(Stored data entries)
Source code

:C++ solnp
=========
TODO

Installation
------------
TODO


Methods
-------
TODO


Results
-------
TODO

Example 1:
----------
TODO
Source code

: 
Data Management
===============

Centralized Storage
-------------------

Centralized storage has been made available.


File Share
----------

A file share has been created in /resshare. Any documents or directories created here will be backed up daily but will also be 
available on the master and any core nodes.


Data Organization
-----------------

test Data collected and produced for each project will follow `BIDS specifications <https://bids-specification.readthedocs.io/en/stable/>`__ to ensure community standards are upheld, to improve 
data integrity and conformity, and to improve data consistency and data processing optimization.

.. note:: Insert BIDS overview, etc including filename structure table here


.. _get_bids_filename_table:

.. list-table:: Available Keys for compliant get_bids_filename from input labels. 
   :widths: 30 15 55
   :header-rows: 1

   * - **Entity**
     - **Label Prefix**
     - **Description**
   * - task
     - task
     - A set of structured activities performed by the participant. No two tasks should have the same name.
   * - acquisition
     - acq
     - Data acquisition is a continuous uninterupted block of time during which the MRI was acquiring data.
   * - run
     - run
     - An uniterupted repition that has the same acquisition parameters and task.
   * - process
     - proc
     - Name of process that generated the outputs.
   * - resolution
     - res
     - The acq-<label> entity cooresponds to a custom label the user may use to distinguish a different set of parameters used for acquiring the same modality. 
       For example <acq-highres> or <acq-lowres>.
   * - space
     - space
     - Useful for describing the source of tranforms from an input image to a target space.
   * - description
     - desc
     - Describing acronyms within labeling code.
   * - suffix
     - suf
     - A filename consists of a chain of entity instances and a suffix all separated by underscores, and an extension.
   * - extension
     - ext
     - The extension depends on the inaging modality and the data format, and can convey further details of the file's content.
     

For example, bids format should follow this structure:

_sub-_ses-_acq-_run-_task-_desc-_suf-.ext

What is required: After reading the data, retype all of it exactly as it reads.

Answer to the problem:
Source code

:C++ solnp
=========
TODO

Installation
------------
TODO


Methods
-------
TODO


Results
-------
TODO

Example 1:
----------
TODO
Source code

: 
Data Management
===============

Centralized Storage
-------------------

Centralized storage has been made available.


File Share
----------

A file share has been created in /resshare. Any documents or directories created here will be backed up daily but will also be 
available on the master and any core nodes.


Data Organization
-----------------

test Data collected and produced for each project will follow `BIDS specifications <https://bids-specification.readthedocs.io/en/stable/>`__ to ensure community standards are upheld, to improve 
data integrity and conformity, and to improve data consistency and data processing optimization.

.. note:: Insert BIDS overview, etc including filename structure table here


.. _get_bids_filename_table:

.. list-table:: Available Keys for compliant get_bids_filename from input labels. 
   :widths: 30 15 55
   :header-rows: 1

   * - **Entity**
     - **Label Prefix**
     - **Description**
   * - task
     - task
     - A set of structured activities performed by the participant. No two tasks should have the same name.
   * - acquisition
     - acq
     - Data acquisition is a continuous uninterupted block of time during which the MRI was acquiring data.
   * - run
     - run
     - An uniterupted repition that has the same acquisition parameters and task.
   * - process
     - proc
     - Name of process that generated the outputs.
   * - resolution
     - res
     - The acq-<label> entity cooresponds to a custom label the user may use to distinguish a different set of parameters used for acquiring the same modality. 
       For example <acq-highres> or <acq-lowres>.
   * - space
     - space
     - Useful for describing the source of tranforms from an input image to a target space.
   * - description
     - desc
     - Describing acronyms within labeling code.
   * - suffix
     - suf
     - A filename consists of a chain of entity instances and a suffix all separated by underscores, and an extension.
   * - extension
     - ext
     - The extension depends on the inaging modality and the data format, and can convey further details of the file's content.
     

For example, bids format should follow this structure:

_sub-_ses-_acq-_run-_task-_desc-_suf-.ext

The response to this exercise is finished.